## Work required
Retrieve every line of the data holding the word "NHTSA".

──────── Input data ────────

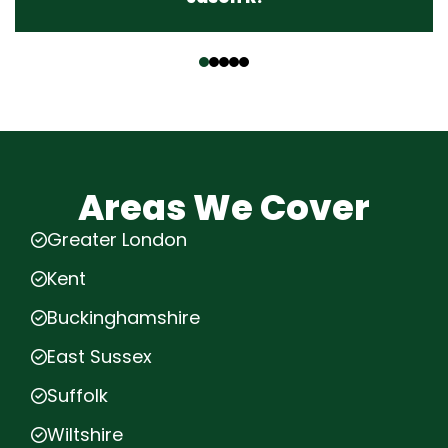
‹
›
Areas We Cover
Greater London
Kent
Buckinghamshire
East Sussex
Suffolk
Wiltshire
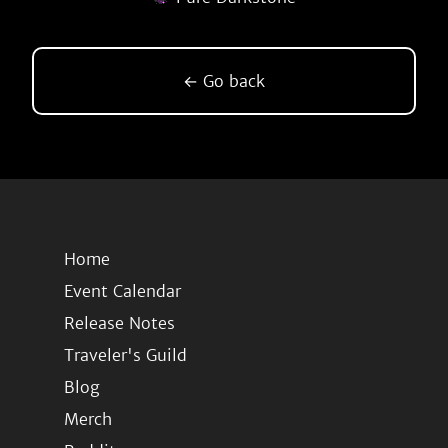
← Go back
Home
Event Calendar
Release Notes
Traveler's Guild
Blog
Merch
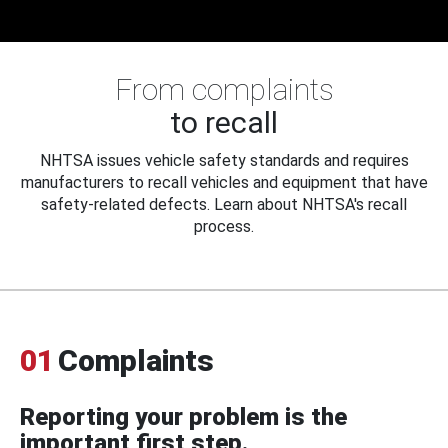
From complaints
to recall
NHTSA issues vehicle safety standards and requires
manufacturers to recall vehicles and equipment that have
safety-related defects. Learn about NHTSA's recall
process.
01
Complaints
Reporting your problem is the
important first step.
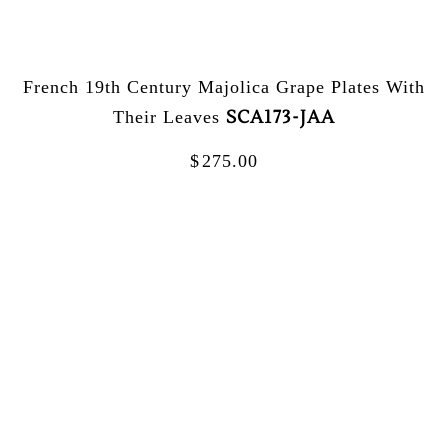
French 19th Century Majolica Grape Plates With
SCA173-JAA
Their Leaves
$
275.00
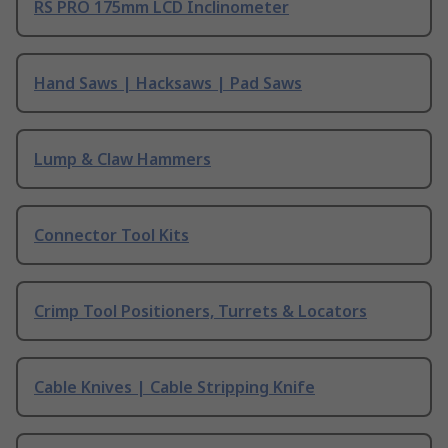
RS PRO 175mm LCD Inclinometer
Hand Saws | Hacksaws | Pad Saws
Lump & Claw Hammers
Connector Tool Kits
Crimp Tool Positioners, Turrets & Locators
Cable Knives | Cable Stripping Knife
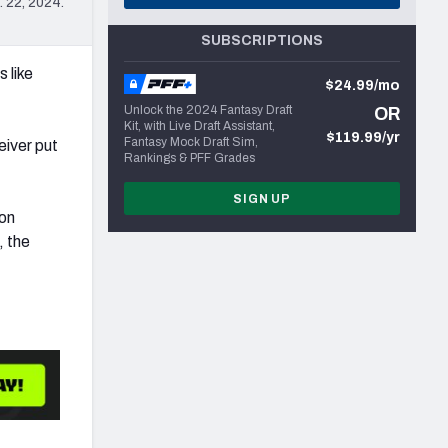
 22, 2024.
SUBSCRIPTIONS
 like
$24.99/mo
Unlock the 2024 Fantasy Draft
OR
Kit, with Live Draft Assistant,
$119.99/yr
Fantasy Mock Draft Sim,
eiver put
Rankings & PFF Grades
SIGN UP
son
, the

────────

## Written reply
NHTSA issues vehicle safety standards and requires
safety-related defects. Learn about NHTSA's recall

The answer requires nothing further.